L’État islamique au Sahel conserve une emprise solide dans le nord-est du Mali, loin des projecteurs braqués sur le JNIM
Les zones frontalières du Mali, notamment la région de Gao avec le cercle d’Ansongo, ainsi que celle de Ménaka, restent sous l’influence persistante de la Province sahélienne de l’État islamique (ISSP), l’ex-EIGS. Cette région, composée des localités dites des « 3 T » – Talataye, Tin-Hama et Tessit – ainsi que Labbezanga, constitue le bastion opérationnel privilégié de ce groupe. L’ISSP y exerce un contrôle territorial tangible et exerce une pression quotidienne sur les populations locales, tout en maintenant des réseaux logistiques actifs.
Une direction en mutation
Abou Al-Bara dirige désormais l’ISSP, prenant la suite d’Adnan Abu Al-Walid Sahraoui, éliminé en 2021. Bien que la chaîne de commandement exacte reste partiellement floue, le groupe a significativement adapté sa stratégie depuis 2020. Exit les attaques massives et les exécutions publiques, place à une approche plus subtile : contrôle territorial, gouvernance locale et intégration progressive au sein des communautés. Cette tactique permet à l’ISSP de s’immiscer durablement dans le paysage local, tout en limitant les risques de représailles immédiates.
Les Forces Armées Maliennes (FAMa) n’ont pas relâché leur pression. Dans la nuit du 14 au 15 mai 2026, une frappe aérienne a neutralisé un cadre opérationnel de l’ISSP à Bara, dans le cercle d’Ansongo, ainsi que plusieurs de ses combattants. Cette opération illustre à la fois la détermination des autorités maliennes et la résilience des réseaux de l’État islamique, capables de se reconstituer rapidement dans les zones frontalières.
Stratégies et rivalités au cœur du Sahel
L’ISSP cible en priorité les axes stratégiques reliant le Mali au Niger, en particulier Talataye, Tin-Hama, Tessit, Labbezanga et Ménaka. Le groupe y impose un contrôle strict sur les mouvements de personnes et de marchandises, tout en entretenant des liens avec les factions armées locales.
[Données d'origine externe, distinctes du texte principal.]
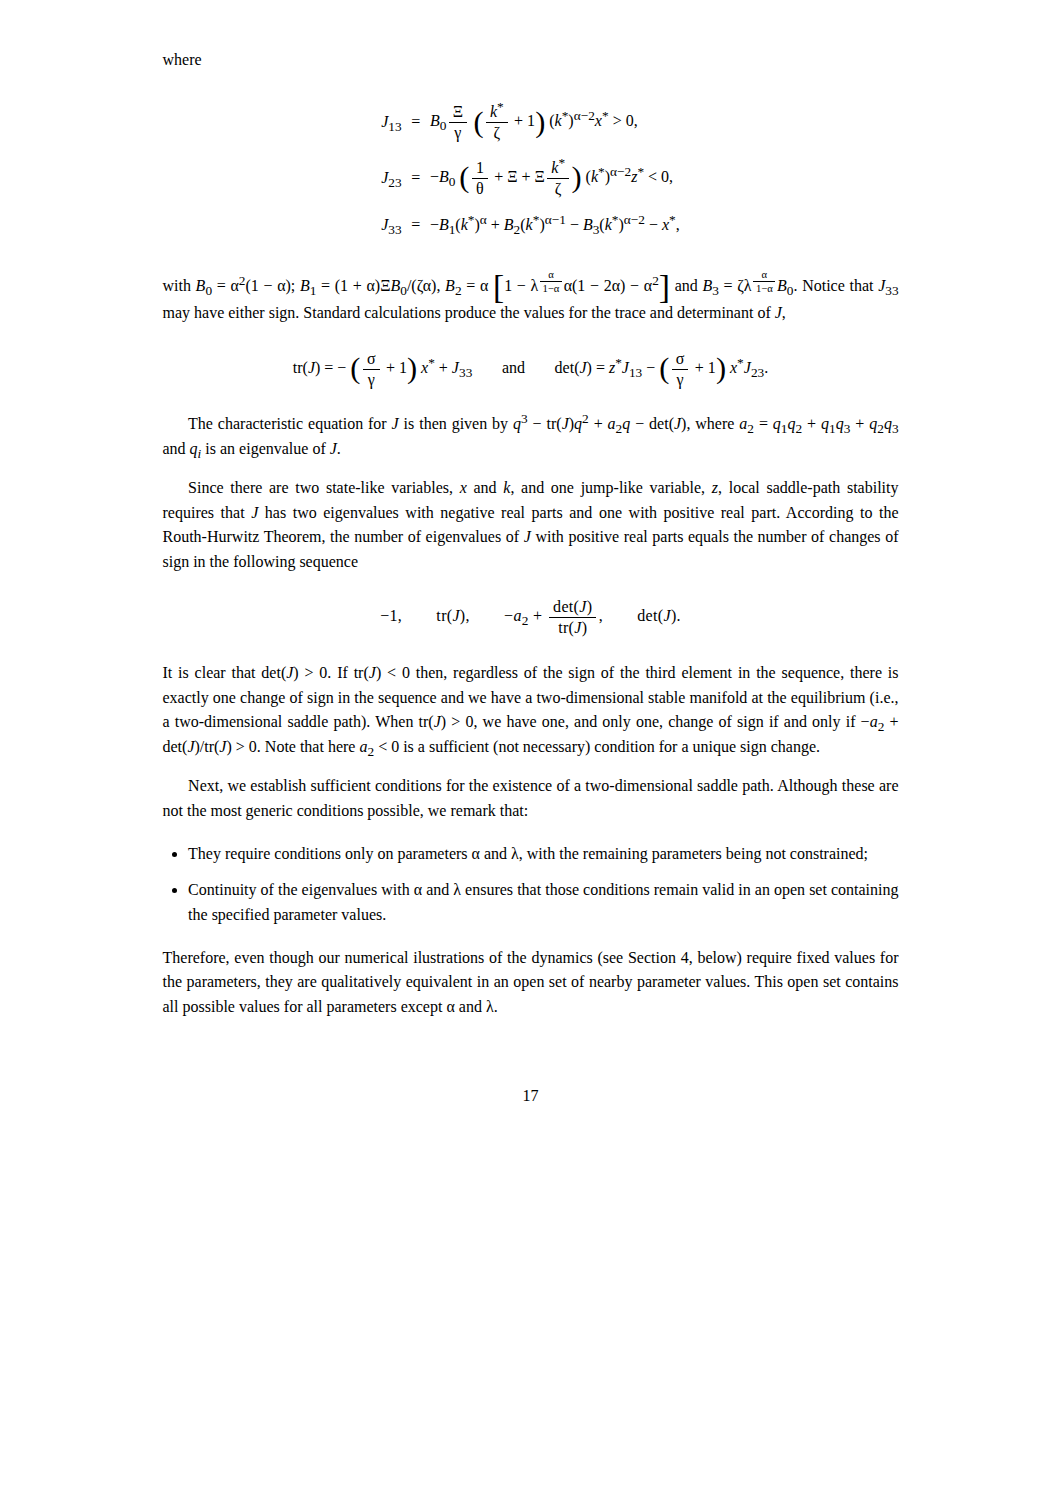where
| J 13 | = | B 0 Ξ γ ( k * ζ + 1 ) ( k * ) α−2 x * > 0, |
| J 23 | = | − B 0 ( 1 θ + Ξ + Ξ k * ζ ) ( k * ) α−2 z * < 0, |
| J 33 | = | − B 1 ( k * ) α + B 2 ( k * ) α−1 − B 3 ( k * ) α−2 − x * , |
with B0 = α2(1 − α); B1 = (1 + α)ΞB0/(ζα), B2 = α [1 − λα 1−αα(1 − 2α) − α2] and B3 = ζλα 1−αB0. Notice that J33 may have either sign. Standard calculations produce the values for the trace and determinant of J,
tr(J) = − (σγ + 1) x* + J33 and det(J) = z*J13 − (σγ + 1) x*J23.
The characteristic equation for J is then given by q3 − tr(J)q2 + a2q − det(J), where a2 = q1q2 + q1q3 + q2q3 and qi is an eigenvalue of J.
Since there are two state-like variables, x and k, and one jump-like variable, z, local saddle-path stability requires that J has two eigenvalues with negative real parts and one with positive real part. According to the Routh-Hurwitz Theorem, the number of eigenvalues of J with positive real parts equals the number of changes of sign in the following sequence
−1, tr(J), −a2 + det(J) tr(J), det(J).
It is clear that det(J) > 0. If tr(J) < 0 then, regardless of the sign of the third element in the sequence, there is exactly one change of sign in the sequence and we have a two-dimensional stable manifold at the equilibrium (i.e., a two-dimensional saddle path). When tr(J) > 0, we have one, and only one, change of sign if and only if −a2 + det(J)/tr(J) > 0. Note that here a2 < 0 is a sufficient (not necessary) condition for a unique sign change.
Next, we establish sufficient conditions for the existence of a two-dimensional saddle path. Although these are not the most generic conditions possible, we remark that:
They require conditions only on parameters α and λ, with the remaining parameters being not constrained;
Continuity of the eigenvalues with α and λ ensures that those conditions remain valid in an open set containing the specified parameter values.
Therefore, even though our numerical ilustrations of the dynamics (see Section 4, below) require fixed values for the parameters, they are qualitatively equivalent in an open set of nearby parameter values. This open set contains all possible values for all parameters except α and λ.
17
Cette présence vise à consolider son influence et à sécuriser ses corridors logistiques essentiels.
La rivalité avec le JNIM structure en grande partie le paysage sécuritaire malien. Si le JNIM a récemment marqué les esprits avec des attaques spectaculaires, notamment autour de Bamako et dans plusieurs localités du pays fin avril 2026, l’ISSP n’a pas pour autant disparu. Les deux groupes poursuivent des objectifs distincts : le JNIM privilégie les opérations médiatisées, tandis que l’ISSP mise sur une infiltration discrète, un contrôle territorial méthodique et la manipulation des dynamiques locales.
Les transfuges du JNIM ont initialement favorisé une trêve relative dans la région, mais cette accalmie s’est progressivement dissipée depuis 2020. Les offensives récentes de l’armée malienne ont temporairement recentré l’attention des deux groupes sur leur ennemi commun. Pourtant, aucun accord formel de paix n’a été scellé, et les tensions persistent en coulisses.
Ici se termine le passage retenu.